»»

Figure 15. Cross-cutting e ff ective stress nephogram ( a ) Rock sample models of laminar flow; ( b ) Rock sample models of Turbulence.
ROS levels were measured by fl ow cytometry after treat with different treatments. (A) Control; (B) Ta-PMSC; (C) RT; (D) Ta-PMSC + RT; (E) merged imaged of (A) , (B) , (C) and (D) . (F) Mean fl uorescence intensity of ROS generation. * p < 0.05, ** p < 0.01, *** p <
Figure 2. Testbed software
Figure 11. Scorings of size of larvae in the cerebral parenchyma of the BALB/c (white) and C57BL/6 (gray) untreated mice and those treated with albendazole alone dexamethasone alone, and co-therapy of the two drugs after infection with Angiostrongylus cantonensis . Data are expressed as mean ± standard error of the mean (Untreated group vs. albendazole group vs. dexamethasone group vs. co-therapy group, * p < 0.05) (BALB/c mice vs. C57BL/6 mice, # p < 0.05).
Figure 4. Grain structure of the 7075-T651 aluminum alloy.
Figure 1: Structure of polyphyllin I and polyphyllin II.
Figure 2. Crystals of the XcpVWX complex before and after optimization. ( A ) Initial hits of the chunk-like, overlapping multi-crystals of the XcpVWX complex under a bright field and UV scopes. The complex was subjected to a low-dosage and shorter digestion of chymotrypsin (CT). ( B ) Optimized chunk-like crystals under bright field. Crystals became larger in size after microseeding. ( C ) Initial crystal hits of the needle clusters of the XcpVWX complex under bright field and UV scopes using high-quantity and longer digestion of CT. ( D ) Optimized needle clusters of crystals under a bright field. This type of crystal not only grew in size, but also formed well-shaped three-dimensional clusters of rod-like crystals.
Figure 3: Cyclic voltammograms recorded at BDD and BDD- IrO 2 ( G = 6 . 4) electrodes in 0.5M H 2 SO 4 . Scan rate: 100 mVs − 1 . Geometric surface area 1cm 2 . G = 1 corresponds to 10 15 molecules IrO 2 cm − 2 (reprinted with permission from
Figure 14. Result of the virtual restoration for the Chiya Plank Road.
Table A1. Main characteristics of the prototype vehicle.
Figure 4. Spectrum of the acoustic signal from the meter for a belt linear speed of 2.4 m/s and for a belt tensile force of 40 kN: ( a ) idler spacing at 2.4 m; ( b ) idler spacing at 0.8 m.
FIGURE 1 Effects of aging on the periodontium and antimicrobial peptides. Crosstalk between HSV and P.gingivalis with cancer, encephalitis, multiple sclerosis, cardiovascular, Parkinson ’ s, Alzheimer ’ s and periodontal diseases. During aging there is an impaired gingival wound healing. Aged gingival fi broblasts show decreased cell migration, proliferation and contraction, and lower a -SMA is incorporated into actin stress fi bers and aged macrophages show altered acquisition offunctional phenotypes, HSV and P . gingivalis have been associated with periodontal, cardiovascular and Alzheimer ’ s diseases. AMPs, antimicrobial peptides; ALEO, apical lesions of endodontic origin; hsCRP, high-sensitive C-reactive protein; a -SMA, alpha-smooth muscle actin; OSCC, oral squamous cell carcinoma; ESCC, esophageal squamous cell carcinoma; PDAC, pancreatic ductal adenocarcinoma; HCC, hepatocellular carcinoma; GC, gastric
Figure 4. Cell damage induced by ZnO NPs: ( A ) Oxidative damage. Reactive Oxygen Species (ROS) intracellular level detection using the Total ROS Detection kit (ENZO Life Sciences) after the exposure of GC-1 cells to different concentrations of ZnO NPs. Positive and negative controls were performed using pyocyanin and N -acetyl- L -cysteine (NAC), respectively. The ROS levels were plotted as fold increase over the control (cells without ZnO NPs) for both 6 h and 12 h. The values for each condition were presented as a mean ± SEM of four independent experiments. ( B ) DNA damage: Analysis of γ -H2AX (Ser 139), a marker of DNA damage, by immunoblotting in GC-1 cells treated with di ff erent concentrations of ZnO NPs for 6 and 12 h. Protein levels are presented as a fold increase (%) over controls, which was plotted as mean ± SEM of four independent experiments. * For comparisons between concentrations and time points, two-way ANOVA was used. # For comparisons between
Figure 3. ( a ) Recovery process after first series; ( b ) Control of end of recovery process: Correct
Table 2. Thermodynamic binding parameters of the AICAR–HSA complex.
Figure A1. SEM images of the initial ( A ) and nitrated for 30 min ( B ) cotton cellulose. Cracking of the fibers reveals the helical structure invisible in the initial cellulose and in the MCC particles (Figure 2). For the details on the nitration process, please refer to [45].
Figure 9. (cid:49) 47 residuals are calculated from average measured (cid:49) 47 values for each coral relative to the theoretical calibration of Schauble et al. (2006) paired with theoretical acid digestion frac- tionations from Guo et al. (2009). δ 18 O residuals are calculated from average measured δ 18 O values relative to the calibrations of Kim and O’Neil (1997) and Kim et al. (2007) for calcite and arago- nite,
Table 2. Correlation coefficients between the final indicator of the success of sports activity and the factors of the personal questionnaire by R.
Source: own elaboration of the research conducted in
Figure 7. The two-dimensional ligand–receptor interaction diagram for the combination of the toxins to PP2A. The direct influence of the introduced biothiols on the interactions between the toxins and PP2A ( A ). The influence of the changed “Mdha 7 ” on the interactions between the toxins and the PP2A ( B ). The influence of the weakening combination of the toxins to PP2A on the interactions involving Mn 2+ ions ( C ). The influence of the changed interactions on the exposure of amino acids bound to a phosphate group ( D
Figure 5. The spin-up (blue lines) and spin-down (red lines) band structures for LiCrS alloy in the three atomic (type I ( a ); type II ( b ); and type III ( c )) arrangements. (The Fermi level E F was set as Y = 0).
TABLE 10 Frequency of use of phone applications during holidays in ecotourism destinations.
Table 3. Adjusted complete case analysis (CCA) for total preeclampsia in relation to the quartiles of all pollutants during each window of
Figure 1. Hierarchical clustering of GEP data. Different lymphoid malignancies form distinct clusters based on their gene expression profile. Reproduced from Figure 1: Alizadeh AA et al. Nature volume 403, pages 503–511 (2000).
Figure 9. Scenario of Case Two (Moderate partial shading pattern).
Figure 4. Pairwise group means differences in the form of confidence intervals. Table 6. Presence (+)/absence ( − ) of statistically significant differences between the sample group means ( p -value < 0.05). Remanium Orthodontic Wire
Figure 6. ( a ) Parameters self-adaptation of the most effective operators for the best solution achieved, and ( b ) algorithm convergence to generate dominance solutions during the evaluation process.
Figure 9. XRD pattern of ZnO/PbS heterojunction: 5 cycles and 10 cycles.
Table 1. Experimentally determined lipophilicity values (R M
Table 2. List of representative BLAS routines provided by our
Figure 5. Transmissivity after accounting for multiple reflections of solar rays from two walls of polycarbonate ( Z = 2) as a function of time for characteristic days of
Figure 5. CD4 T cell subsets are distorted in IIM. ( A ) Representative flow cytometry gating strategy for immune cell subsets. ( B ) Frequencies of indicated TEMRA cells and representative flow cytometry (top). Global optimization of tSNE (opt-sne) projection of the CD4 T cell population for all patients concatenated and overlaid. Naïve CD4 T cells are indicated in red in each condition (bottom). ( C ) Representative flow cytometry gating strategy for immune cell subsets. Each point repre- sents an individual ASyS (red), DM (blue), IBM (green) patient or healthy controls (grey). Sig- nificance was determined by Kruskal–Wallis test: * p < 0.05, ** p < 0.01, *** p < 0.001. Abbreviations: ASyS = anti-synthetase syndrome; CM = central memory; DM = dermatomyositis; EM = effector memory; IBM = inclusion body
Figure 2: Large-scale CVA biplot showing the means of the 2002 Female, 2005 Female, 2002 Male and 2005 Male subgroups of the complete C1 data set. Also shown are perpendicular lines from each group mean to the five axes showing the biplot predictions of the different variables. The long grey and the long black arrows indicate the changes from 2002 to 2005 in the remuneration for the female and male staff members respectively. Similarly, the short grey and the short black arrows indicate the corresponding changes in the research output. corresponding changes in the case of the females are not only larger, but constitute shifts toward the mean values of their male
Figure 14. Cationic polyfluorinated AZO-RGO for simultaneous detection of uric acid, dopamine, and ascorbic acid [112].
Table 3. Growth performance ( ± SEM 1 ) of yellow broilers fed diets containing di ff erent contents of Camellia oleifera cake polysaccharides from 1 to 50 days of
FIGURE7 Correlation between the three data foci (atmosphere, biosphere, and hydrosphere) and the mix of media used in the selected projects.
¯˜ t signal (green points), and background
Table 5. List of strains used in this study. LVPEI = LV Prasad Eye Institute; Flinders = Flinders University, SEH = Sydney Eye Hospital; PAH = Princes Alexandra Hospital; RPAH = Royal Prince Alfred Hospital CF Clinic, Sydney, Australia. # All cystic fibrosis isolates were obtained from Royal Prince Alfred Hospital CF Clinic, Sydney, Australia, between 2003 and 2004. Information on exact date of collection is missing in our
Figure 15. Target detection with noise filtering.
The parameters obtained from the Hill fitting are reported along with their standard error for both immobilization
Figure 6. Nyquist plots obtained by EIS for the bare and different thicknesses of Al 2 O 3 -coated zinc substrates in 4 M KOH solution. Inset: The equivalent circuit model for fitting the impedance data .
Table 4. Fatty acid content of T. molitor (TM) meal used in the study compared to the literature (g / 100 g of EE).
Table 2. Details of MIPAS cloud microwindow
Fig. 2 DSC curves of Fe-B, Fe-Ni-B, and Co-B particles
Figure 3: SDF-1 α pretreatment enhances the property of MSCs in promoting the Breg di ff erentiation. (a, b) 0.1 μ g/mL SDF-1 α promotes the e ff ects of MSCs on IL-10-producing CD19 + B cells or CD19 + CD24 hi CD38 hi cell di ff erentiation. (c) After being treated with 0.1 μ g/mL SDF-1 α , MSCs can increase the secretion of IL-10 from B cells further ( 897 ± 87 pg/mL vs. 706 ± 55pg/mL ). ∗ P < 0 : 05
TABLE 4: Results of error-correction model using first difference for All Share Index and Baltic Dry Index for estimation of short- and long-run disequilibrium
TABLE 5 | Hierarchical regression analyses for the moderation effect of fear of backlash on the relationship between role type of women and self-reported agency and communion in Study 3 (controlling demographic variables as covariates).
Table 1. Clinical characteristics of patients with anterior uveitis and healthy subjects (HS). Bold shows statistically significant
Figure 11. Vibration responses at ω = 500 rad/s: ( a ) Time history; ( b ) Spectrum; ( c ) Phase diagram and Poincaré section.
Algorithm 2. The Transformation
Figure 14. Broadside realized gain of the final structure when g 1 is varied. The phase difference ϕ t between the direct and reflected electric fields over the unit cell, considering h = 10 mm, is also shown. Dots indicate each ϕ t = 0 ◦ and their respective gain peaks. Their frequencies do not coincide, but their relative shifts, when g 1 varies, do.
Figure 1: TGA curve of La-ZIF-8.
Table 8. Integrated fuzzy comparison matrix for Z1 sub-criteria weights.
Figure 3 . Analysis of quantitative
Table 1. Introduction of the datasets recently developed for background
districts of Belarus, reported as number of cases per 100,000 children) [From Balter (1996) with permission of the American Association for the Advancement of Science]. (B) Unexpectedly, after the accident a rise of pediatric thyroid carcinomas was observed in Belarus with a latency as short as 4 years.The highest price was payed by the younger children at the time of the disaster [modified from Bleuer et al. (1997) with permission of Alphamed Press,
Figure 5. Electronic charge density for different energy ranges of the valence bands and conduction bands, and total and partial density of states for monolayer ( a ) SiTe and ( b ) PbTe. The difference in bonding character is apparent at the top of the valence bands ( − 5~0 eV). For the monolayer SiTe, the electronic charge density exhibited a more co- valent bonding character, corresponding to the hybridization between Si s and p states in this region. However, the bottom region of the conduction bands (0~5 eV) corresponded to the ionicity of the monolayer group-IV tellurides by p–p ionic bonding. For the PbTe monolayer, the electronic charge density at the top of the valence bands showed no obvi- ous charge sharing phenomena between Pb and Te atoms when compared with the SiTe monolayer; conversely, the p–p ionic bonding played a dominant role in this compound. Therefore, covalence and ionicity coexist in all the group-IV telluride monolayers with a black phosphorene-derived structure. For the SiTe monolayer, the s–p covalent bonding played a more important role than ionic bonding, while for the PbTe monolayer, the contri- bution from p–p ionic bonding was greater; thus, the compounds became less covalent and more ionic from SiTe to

««

# [Task item]
The expected output is exactly the lines of the listing above between the line holding "Table 1. Introduction" and the line holding "districts of Belarus, reported", inclusive.

# [Exercise output]
Table 1. Introduction of the datasets recently developed for background
districts of Belarus, reported as number of cases per 100,000 children) [From Balter (1996) with permission of the American Association for the Advancement of Science]. (B) Unexpectedly, after the accident a rise of pediatric thyroid carcinomas was observed in Belarus with a latency as short as 4 years.The highest price was payed by the younger children at the time of the disaster [modified from Bleuer et al. (1997) with permission of Alphamed Press,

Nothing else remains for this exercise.